This work proposes a soft electronic skin based on a magnetosensitive mechanism to overcome the limitations of conventional soft robotic skins, which often suffer from large perceptual blind spots, low spatial resolution, and a trade-off between compliance and high-fidelity tactile sensing. The design integrates tunable porous lattice structures fabricated via selective laser sintering (SLS) 3D printing with embedded permanent magnets, enabling conformal deployment on complex curved surfaces. A Hall sensor array captures magnetic field perturbations induced by contact, and a convolutional neural network enables real-time, super-resolution reconstruction of both contact location and normal force. By co-optimizing mechanical compliance and magnetic transduction performance, the system achieves sub-centimeter positioning accuracy, substantially reduces perceptual blind zones, and demonstrates strong potential for scalable deployment as full-body skin in safe human–robot interaction scenarios.

This paper presents a magnet-based robotic skin that integrates a multilayer soft lattice with distributed Hall-effect sensor arrays and a tactile super-resolution model. External contact forces are converted to magnetic field changes by embedded permanent magnets, and the lattice spreads these changes across the sensing domain. This gives each sensor a large, overlapping receptive field and enables a large sensing area with minimal blind spots.
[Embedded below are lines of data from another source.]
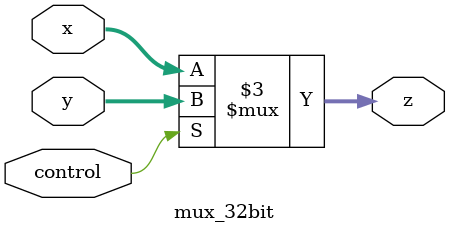
<source format=v>
`timescale 1ns / 1ps


module mux_5bit(x,y,control,z);
    input [4:0] x,y;//5bit input
    output reg [4:0] z;
    input control;//control=1,choose y
    always @* begin
        if(control)//control = 1
            z = y;
        else
            z = x;
    end
endmodule

module mux_32bit(x,y,control,z);
    input [31:0] x,y;//32bit input
    output reg [31:0] z;
    input control;//control=1,choose y
    always @* begin
        if(control)//control = 1
            z = y;
        else
            z = x;
    end
endmodule

</source>
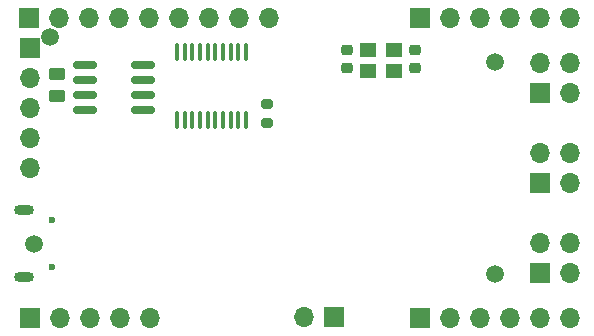
<source format=gbr>
%TF.GenerationSoftware,KiCad,Pcbnew,6.0.5+dfsg-1~bpo11+1*%
%TF.CreationDate,2022-07-20T16:46:59+00:00*%
%TF.ProjectId,xESC2,78455343-322e-46b6-9963-61645f706362,rev?*%
%TF.SameCoordinates,Original*%
%TF.FileFunction,Soldermask,Bot*%
%TF.FilePolarity,Negative*%
%FSLAX46Y46*%
G04 Gerber Fmt 4.6, Leading zero omitted, Abs format (unit mm)*
G04 Created by KiCad (PCBNEW 6.0.5+dfsg-1~bpo11+1) date 2022-07-20 16:46:59*
%MOMM*%
%LPD*%
G01*
G04 APERTURE LIST*
G04 Aperture macros list*
%AMRoundRect*
0 Rectangle with rounded corners*
0 $1 Rounding radius*
0 $2 $3 $4 $5 $6 $7 $8 $9 X,Y pos of 4 corners*
0 Add a 4 corners polygon primitive as box body*
4,1,4,$2,$3,$4,$5,$6,$7,$8,$9,$2,$3,0*
0 Add four circle primitives for the rounded corners*
1,1,$1+$1,$2,$3*
1,1,$1+$1,$4,$5*
1,1,$1+$1,$6,$7*
1,1,$1+$1,$8,$9*
0 Add four rect primitives between the rounded corners*
20,1,$1+$1,$2,$3,$4,$5,0*
20,1,$1+$1,$4,$5,$6,$7,0*
20,1,$1+$1,$6,$7,$8,$9,0*
20,1,$1+$1,$8,$9,$2,$3,0*%
G04 Aperture macros list end*
%ADD10R,1.700000X1.700000*%
%ADD11O,1.700000X1.700000*%
%ADD12C,0.600000*%
%ADD13O,1.700000X0.850000*%
%ADD14C,1.500000*%
%ADD15RoundRect,0.100000X-0.100000X0.637500X-0.100000X-0.637500X0.100000X-0.637500X0.100000X0.637500X0*%
%ADD16RoundRect,0.250000X-0.450000X0.262500X-0.450000X-0.262500X0.450000X-0.262500X0.450000X0.262500X0*%
%ADD17RoundRect,0.150000X0.825000X0.150000X-0.825000X0.150000X-0.825000X-0.150000X0.825000X-0.150000X0*%
%ADD18RoundRect,0.225000X0.250000X-0.225000X0.250000X0.225000X-0.250000X0.225000X-0.250000X-0.225000X0*%
%ADD19R,1.400000X1.200000*%
%ADD20RoundRect,0.225000X-0.250000X0.225000X-0.250000X-0.225000X0.250000X-0.225000X0.250000X0.225000X0*%
%ADD21RoundRect,0.200000X0.275000X-0.200000X0.275000X0.200000X-0.275000X0.200000X-0.275000X-0.200000X0*%
G04 APERTURE END LIST*
D10*
%TO.C,J3*%
X231060000Y-108240000D03*
D11*
X231060000Y-110780000D03*
X231060000Y-113320000D03*
X231060000Y-115860000D03*
X231060000Y-118400000D03*
%TD*%
D12*
%TO.C,J2*%
X232950000Y-126800000D03*
X232950000Y-122800000D03*
D13*
X230600000Y-121975000D03*
X230600000Y-127625000D03*
%TD*%
D10*
%TO.C,J5*%
X256850000Y-131000000D03*
D11*
X254310000Y-131000000D03*
%TD*%
D10*
%TO.C,J4*%
X231060000Y-131100000D03*
D11*
X233600000Y-131100000D03*
X236140000Y-131100000D03*
X238680000Y-131100000D03*
X241220000Y-131100000D03*
%TD*%
D10*
%TO.C,J7*%
X264080000Y-105700000D03*
D11*
X266620000Y-105700000D03*
X269160000Y-105700000D03*
X271700000Y-105700000D03*
X274240000Y-105700000D03*
X276780000Y-105700000D03*
%TD*%
D10*
%TO.C,J8*%
X264080000Y-131100000D03*
D11*
X266620000Y-131100000D03*
X269160000Y-131100000D03*
X271700000Y-131100000D03*
X274240000Y-131100000D03*
X276780000Y-131100000D03*
%TD*%
D10*
%TO.C,J10*%
X274240000Y-112050000D03*
D11*
X276780000Y-112050000D03*
X274240000Y-109510000D03*
X276780000Y-109510000D03*
%TD*%
D10*
%TO.C,J9*%
X274240000Y-119670000D03*
D11*
X276780000Y-119670000D03*
X274240000Y-117130000D03*
X276780000Y-117130000D03*
%TD*%
D10*
%TO.C,J6*%
X274240000Y-127290000D03*
D11*
X276780000Y-127290000D03*
X274240000Y-124750000D03*
X276780000Y-124750000D03*
%TD*%
D14*
%TO.C,FID3*%
X270500000Y-127400000D03*
%TD*%
%TO.C,FID6*%
X231400000Y-124800000D03*
%TD*%
%TO.C,FID7*%
X270500000Y-109400000D03*
%TD*%
%TO.C,FID8*%
X232800000Y-107300000D03*
%TD*%
D15*
%TO.C,U7*%
X243545000Y-108602024D03*
X244195000Y-108602024D03*
X244845000Y-108602024D03*
X245495000Y-108602024D03*
X246145000Y-108602024D03*
X246795000Y-108602024D03*
X247445000Y-108602024D03*
X248095000Y-108602024D03*
X248745000Y-108602024D03*
X249395000Y-108602024D03*
X249395000Y-114327024D03*
X248745000Y-114327024D03*
X248095000Y-114327024D03*
X247445000Y-114327024D03*
X246795000Y-114327024D03*
X246145000Y-114327024D03*
X245495000Y-114327024D03*
X244845000Y-114327024D03*
X244195000Y-114327024D03*
X243545000Y-114327024D03*
%TD*%
D16*
%TO.C,R23*%
X233400000Y-110487500D03*
X233400000Y-112312500D03*
%TD*%
D17*
%TO.C,U6*%
X240675000Y-109695000D03*
X240675000Y-110965000D03*
X240675000Y-112235000D03*
X240675000Y-113505000D03*
X235725000Y-113505000D03*
X235725000Y-112235000D03*
X235725000Y-110965000D03*
X235725000Y-109695000D03*
%TD*%
D18*
%TO.C,C29*%
X257900000Y-109975000D03*
X257900000Y-108425000D03*
%TD*%
D10*
%TO.C,J1*%
X231050000Y-105700000D03*
D11*
X233590000Y-105700000D03*
X236130000Y-105700000D03*
X238670000Y-105700000D03*
X241210000Y-105700000D03*
X243750000Y-105700000D03*
X246290000Y-105700000D03*
X248830000Y-105700000D03*
X251370000Y-105700000D03*
%TD*%
D19*
%TO.C,Y2*%
X259700000Y-108450000D03*
X261900000Y-108450000D03*
X261900000Y-110150000D03*
X259700000Y-110150000D03*
%TD*%
D20*
%TO.C,C28*%
X263700000Y-108425000D03*
X263700000Y-109975000D03*
%TD*%
D21*
%TO.C,R24*%
X251200000Y-114625000D03*
X251200000Y-112975000D03*
%TD*%
M02*

</source>
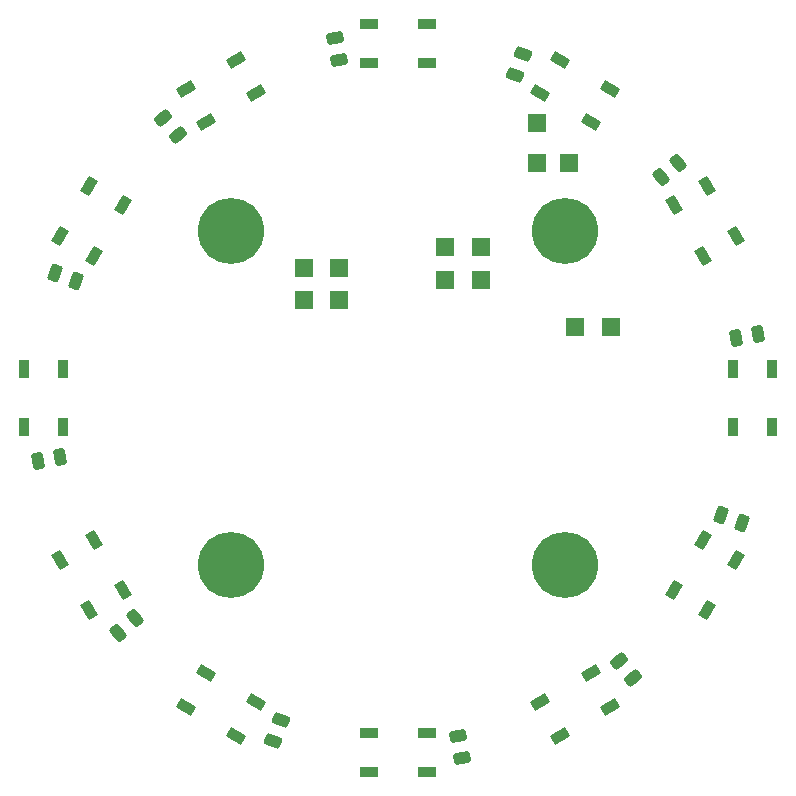
<source format=gbr>
%TF.GenerationSoftware,KiCad,Pcbnew,8.0.7*%
%TF.CreationDate,2024-12-28T18:39:16-05:00*%
%TF.ProjectId,nob,6e6f622e-6b69-4636-9164-5f7063625858,rev?*%
%TF.SameCoordinates,Original*%
%TF.FileFunction,Soldermask,Bot*%
%TF.FilePolarity,Negative*%
%FSLAX46Y46*%
G04 Gerber Fmt 4.6, Leading zero omitted, Abs format (unit mm)*
G04 Created by KiCad (PCBNEW 8.0.7) date 2024-12-28 18:39:16*
%MOMM*%
%LPD*%
G01*
G04 APERTURE LIST*
G04 Aperture macros list*
%AMRoundRect*
0 Rectangle with rounded corners*
0 $1 Rounding radius*
0 $2 $3 $4 $5 $6 $7 $8 $9 X,Y pos of 4 corners*
0 Add a 4 corners polygon primitive as box body*
4,1,4,$2,$3,$4,$5,$6,$7,$8,$9,$2,$3,0*
0 Add four circle primitives for the rounded corners*
1,1,$1+$1,$2,$3*
1,1,$1+$1,$4,$5*
1,1,$1+$1,$6,$7*
1,1,$1+$1,$8,$9*
0 Add four rect primitives between the rounded corners*
20,1,$1+$1,$2,$3,$4,$5,0*
20,1,$1+$1,$4,$5,$6,$7,0*
20,1,$1+$1,$6,$7,$8,$9,0*
20,1,$1+$1,$8,$9,$2,$3,0*%
G04 Aperture macros list end*
%ADD10RoundRect,0.250000X0.550000X0.550000X-0.550000X0.550000X-0.550000X-0.550000X0.550000X-0.550000X0*%
%ADD11RoundRect,0.250000X-0.550000X-0.550000X0.550000X-0.550000X0.550000X0.550000X-0.550000X0.550000X0*%
%ADD12C,3.600000*%
%ADD13C,5.600000*%
%ADD14RoundRect,0.250000X0.397383X0.360849X-0.072464X0.531859X-0.397383X-0.360849X0.072464X-0.531859X0*%
%ADD15RoundRect,0.250000X0.511196X-0.163719X0.424372X0.328685X-0.511196X0.163719X-0.424372X-0.328685X0*%
%ADD16RoundRect,0.250000X0.163719X0.511196X-0.328685X0.424372X-0.163719X-0.511196X0.328685X-0.424372X0*%
%ADD17RoundRect,0.090000X0.391577X0.641769X-0.751577X-0.018231X-0.391577X-0.641769X0.751577X0.018231X0*%
%ADD18RoundRect,0.090000X-0.360000X0.660000X-0.360000X-0.660000X0.360000X-0.660000X0.360000X0.660000X0*%
%ADD19RoundRect,0.090000X0.751577X-0.018231X-0.391577X0.641769X-0.751577X0.018231X0.391577X-0.641769X0*%
%ADD20RoundRect,0.090000X-0.660000X-0.360000X0.660000X-0.360000X0.660000X0.360000X-0.660000X0.360000X0*%
%ADD21RoundRect,0.090000X0.660000X0.360000X-0.660000X0.360000X-0.660000X-0.360000X0.660000X-0.360000X0*%
%ADD22RoundRect,0.250000X-0.163719X-0.511196X0.328685X-0.424372X0.163719X0.511196X-0.328685X0.424372X0*%
%ADD23RoundRect,0.250000X-0.113813X0.524568X-0.496835X0.203174X0.113813X-0.524568X0.496835X-0.203174X0*%
%ADD24RoundRect,0.090000X-0.641769X0.391577X0.018231X-0.751577X0.641769X-0.391577X-0.018231X0.751577X0*%
%ADD25RoundRect,0.250000X0.360849X-0.397383X0.531859X0.072464X-0.360849X0.397383X-0.531859X-0.072464X0*%
%ADD26RoundRect,0.090000X0.641769X-0.391577X-0.018231X0.751577X-0.641769X0.391577X0.018231X-0.751577X0*%
%ADD27RoundRect,0.090000X0.018231X0.751577X-0.641769X-0.391577X-0.018231X-0.751577X0.641769X0.391577X0*%
%ADD28RoundRect,0.090000X-0.751577X0.018231X0.391577X-0.641769X0.751577X-0.018231X-0.391577X0.641769X0*%
%ADD29RoundRect,0.250000X0.113813X-0.524568X0.496835X-0.203174X-0.113813X0.524568X-0.496835X0.203174X0*%
%ADD30RoundRect,0.090000X0.360000X-0.660000X0.360000X0.660000X-0.360000X0.660000X-0.360000X-0.660000X0*%
%ADD31RoundRect,0.250000X-0.360849X0.397383X-0.531859X-0.072464X0.360849X-0.397383X0.531859X0.072464X0*%
%ADD32RoundRect,0.250000X0.524568X0.113813X0.203174X0.496835X-0.524568X-0.113813X-0.203174X-0.496835X0*%
%ADD33RoundRect,0.250000X-0.511196X0.163719X-0.424372X-0.328685X0.511196X-0.163719X0.424372X0.328685X0*%
%ADD34RoundRect,0.090000X-0.018231X-0.751577X0.641769X0.391577X0.018231X0.751577X-0.641769X-0.391577X0*%
%ADD35RoundRect,0.250000X-0.524568X-0.113813X-0.203174X-0.496835X0.524568X0.113813X0.203174X0.496835X0*%
%ADD36RoundRect,0.090000X-0.391577X-0.641769X0.751577X0.018231X0.391577X0.641769X-0.751577X-0.018231X0*%
%ADD37RoundRect,0.250000X-0.397383X-0.360849X0.072464X-0.531859X0.397383X0.360849X-0.072464X0.531859X0*%
G04 APERTURE END LIST*
D10*
%TO.C,G8*%
X137000000Y-60000000D03*
%TD*%
D11*
%TO.C,G9*%
X137000000Y-57250000D03*
%TD*%
D10*
%TO.C,P0*%
X141750000Y-50150000D03*
%TD*%
D12*
%TO.C,H3*%
X115857864Y-55857864D03*
D13*
X115857864Y-55857864D03*
%TD*%
D12*
%TO.C,H2*%
X115857864Y-84142136D03*
D13*
X115857864Y-84142136D03*
%TD*%
D11*
%TO.C,G2*%
X122000000Y-59000000D03*
%TD*%
D12*
%TO.C,H1*%
X144142136Y-84142136D03*
D13*
X144142136Y-84142136D03*
%TD*%
D11*
%TO.C,G3*%
X125000000Y-61750000D03*
%TD*%
D10*
%TO.C,G7*%
X134000000Y-60000000D03*
%TD*%
D11*
%TO.C,P1.5*%
X144500000Y-50150000D03*
%TD*%
%TO.C,G10*%
X134000000Y-57250000D03*
%TD*%
%TO.C,P10*%
X122000000Y-61750000D03*
%TD*%
D12*
%TO.C,H4*%
X144142136Y-55857864D03*
D13*
X144142136Y-55857864D03*
%TD*%
D11*
%TO.C,G4*%
X125000000Y-59000000D03*
%TD*%
D10*
%TO.C,P1*%
X141750000Y-46750000D03*
%TD*%
D14*
%TO.C,C13*%
X159083487Y-80585523D03*
X157298071Y-79935685D03*
%TD*%
D15*
%TO.C,C11*%
X135374411Y-100479800D03*
X135044479Y-98608666D03*
%TD*%
D16*
%TO.C,C2*%
X160479800Y-64625589D03*
X158608666Y-64955521D03*
%TD*%
D17*
%TO.C,D5*%
X146296762Y-93326820D03*
X147946762Y-96184704D03*
X143703238Y-98634704D03*
X142053238Y-95776820D03*
%TD*%
D18*
%TO.C,D7*%
X158350000Y-67550000D03*
X161650000Y-67550000D03*
X161650000Y-72450000D03*
X158350000Y-72450000D03*
%TD*%
D19*
%TO.C,D3*%
X117946762Y-95776820D03*
X116296762Y-98634704D03*
X112053238Y-96184704D03*
X113703238Y-93326820D03*
%TD*%
D20*
%TO.C,D10*%
X127550000Y-41650000D03*
X127550000Y-38350000D03*
X132450000Y-38350000D03*
X132450000Y-41650000D03*
%TD*%
D21*
%TO.C,D4*%
X132450000Y-98350000D03*
X132450000Y-101650000D03*
X127550000Y-101650000D03*
X127550000Y-98350000D03*
%TD*%
D22*
%TO.C,C8*%
X99520200Y-75374411D03*
X101391334Y-75044479D03*
%TD*%
D23*
%TO.C,C3*%
X153709075Y-50105724D03*
X152253591Y-51327020D03*
%TD*%
D11*
%TO.C,BAT_P1*%
X145000000Y-64000000D03*
%TD*%
%TO.C,BAT_N1*%
X148000000Y-64000000D03*
%TD*%
D24*
%TO.C,D8*%
X153326820Y-53703238D03*
X156184704Y-52053238D03*
X158634704Y-56296762D03*
X155776820Y-57946762D03*
%TD*%
D25*
%TO.C,C10*%
X119414477Y-99083487D03*
X120064315Y-97298071D03*
%TD*%
D26*
%TO.C,D2*%
X106673180Y-86296762D03*
X103815296Y-87946762D03*
X101365296Y-83703238D03*
X104223180Y-82053238D03*
%TD*%
D27*
%TO.C,D6*%
X155776820Y-82053238D03*
X158634704Y-83703238D03*
X156184704Y-87946762D03*
X153326820Y-86296762D03*
%TD*%
D28*
%TO.C,D9*%
X142053238Y-44223180D03*
X143703238Y-41365296D03*
X147946762Y-43815296D03*
X146296762Y-46673180D03*
%TD*%
D29*
%TO.C,C9*%
X106290925Y-89894276D03*
X107746409Y-88672980D03*
%TD*%
D30*
%TO.C,D1*%
X101650000Y-72450000D03*
X98350000Y-72450000D03*
X98350000Y-67550000D03*
X101650000Y-67550000D03*
%TD*%
D31*
%TO.C,C4*%
X140585523Y-40916513D03*
X139935685Y-42701929D03*
%TD*%
D32*
%TO.C,C12*%
X149894276Y-93709075D03*
X148672980Y-92253591D03*
%TD*%
D33*
%TO.C,C5*%
X124625589Y-39520200D03*
X124955521Y-41391334D03*
%TD*%
D34*
%TO.C,D12*%
X104223180Y-57946762D03*
X101365296Y-56296762D03*
X103815296Y-52053238D03*
X106673180Y-53703238D03*
%TD*%
D35*
%TO.C,C6*%
X110105724Y-46290925D03*
X111327020Y-47746409D03*
%TD*%
D36*
%TO.C,D11*%
X113703238Y-46673180D03*
X112053238Y-43815296D03*
X116296762Y-41365296D03*
X117946762Y-44223180D03*
%TD*%
D37*
%TO.C,C7*%
X100916513Y-59414477D03*
X102701929Y-60064315D03*
%TD*%
M02*

</source>
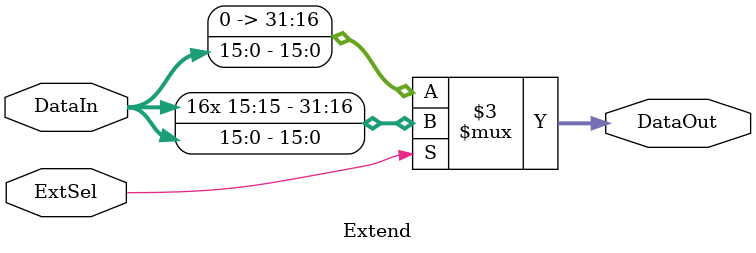
<source format=v>
`timescale 1ns / 1ps


module Extend(DataIn,ExtSel,DataOut);
    input [15:0] DataIn;
    input ExtSel;               //ÍØÕ¹·½Ê½ÐÅºÅ£¬0ÎªÁãÍØÕ¹£¬1Îª·ûºÅÍØÕ¹
    output reg [31:0] DataOut;
    
    always @(DataIn or ExtSel) begin
        if (ExtSel) begin
            DataOut <= {{16{DataIn[15]}}, DataIn[15:0]};
        end
        else begin
            DataOut <= {16'b0000000000000000, DataIn[15:0]};
        end
    end
endmodule

</source>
Lattice parameters are tunable, enabling joint adjustment of mechanical compliance and transduction characteristics. An implicit modeling workflow and selective laser sintering (SLS) 3D printing support rapid fabrication of conformal, high-complexity structures. A convolutional neural network trained on experimental measurements estimates contact location and normal force in real time. Experiments validate localization accuracy and indicate scalability to larger surfaces, suggesting applicability to whole-body robotic skin and safe human-robot interaction.